From Scahill's conversation with Amy Goodman, as he discusses Clinton's and Obama's policies:
And both Hillary Clinton and Barack Obama have a three-pronged approach to what they see as a longer-term presence in Iraq. They say that US personnel are going to remain in the country to protect diplomats and other US officials in the country...Number two is that they want to keep trainers in place that will train the Iraqi military. At present, there’s 10,000 to 20,000 US trainers, all of whom will require security, so that’s a substantial force. And then the third is that they’re saying that they want to keep a force in place to, quote, “strike at al-Qaeda,” in the words of Barack Obama’s Iraq plan.

When the Institute for Policy Studies did an analysis of what this would mean, they said it’s 20,000 to 60,000 troops, not including contractors. And right now we have a one-to-one ratio with contractors and troops in the country. 20,000 to 60,000 troops indefinitely in Iraq, this is something that over the course of ten years the Congressional Budget Office says could cost half-a-trillion dollars. This doesn’t include the fact that you have to have troops bringing supplies in and out of Iraq. It doesn’t include the troops that Obama and Clinton are going to keep in Kuwait, Qatar, Jordan and elsewhere. I mean, this is actually a pretty sustained indefinite occupation that’s going to be on the table if either Hillary Clinton or Barack Obama are in office and take power.

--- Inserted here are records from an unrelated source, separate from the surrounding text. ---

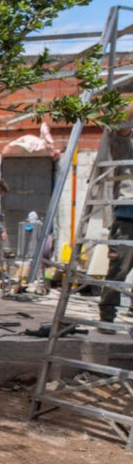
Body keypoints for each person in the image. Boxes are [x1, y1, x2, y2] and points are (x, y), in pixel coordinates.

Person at [99, 120, 133, 333]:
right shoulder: (126, 146)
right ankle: (107, 316)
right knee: (119, 269)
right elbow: (121, 127)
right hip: (128, 217)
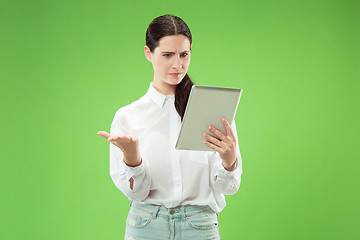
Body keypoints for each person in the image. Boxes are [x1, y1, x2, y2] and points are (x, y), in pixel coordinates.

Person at [97, 14, 243, 240]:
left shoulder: (214, 108)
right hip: (145, 226)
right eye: (167, 55)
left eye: (184, 54)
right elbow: (136, 192)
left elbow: (229, 187)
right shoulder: (128, 116)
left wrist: (229, 161)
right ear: (148, 53)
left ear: (191, 50)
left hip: (200, 227)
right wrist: (132, 159)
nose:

Is Barack, then, taking a private stance which differs from his public canon? While it seems that way on the surface, there is an important facet to the situation which Scahill explored. One senior advisor told him that while he "can't rule out, [sic] won't rule out, private security contractors," he "will rule out private security contractors that are not accountable to US law." Accountability is the crux, then.

On this point, Obama far exceeds Hillary. In February 2007, Obama introduced legislation that would hold private security contractors accountable under US law as Defense Department contractors are. That legislation has yet to pass, and most likely never will, as it is vehemently opposed by President Bush. In September 2007, he attached much of the same to a Defense Department Authorization bill accepted by the Senate that called for a reporting of statistics regarding contractors within a period of 90 days.

In all likelihood, this legislation will not be in effect in January of 2009, leaving Obama in a situation where he may have to eat his words on this issue. Given the choice between no contractors in Iraq or unaccountable contractors in Iraq, it seems that given the logistics spelled out by Scahill, he would have to choose the latter. In doing so, he would swiftly create a perception of violating one of his major campaign promises and likely fuel critics of his foreign policy inexperience. Although, one must figure that given the lack of attention paid to this topic thus far he may escape any flare up as most people will be concerned only with bringing the American military home.

It should be noted that after Scahill's article was published in The Nation, Clinton came out in favor of a ban on the use of private contractors overseas. This baldly-transparent parry is not nearly enough to gloss over the fact that while Obama has fought for accountability-however unsuccessfully-for over a year, Hillary has waited until a few days before what may be the deciding round of primaries before offering us a bit of rhetorical legislation. That disparity cannot be ignored.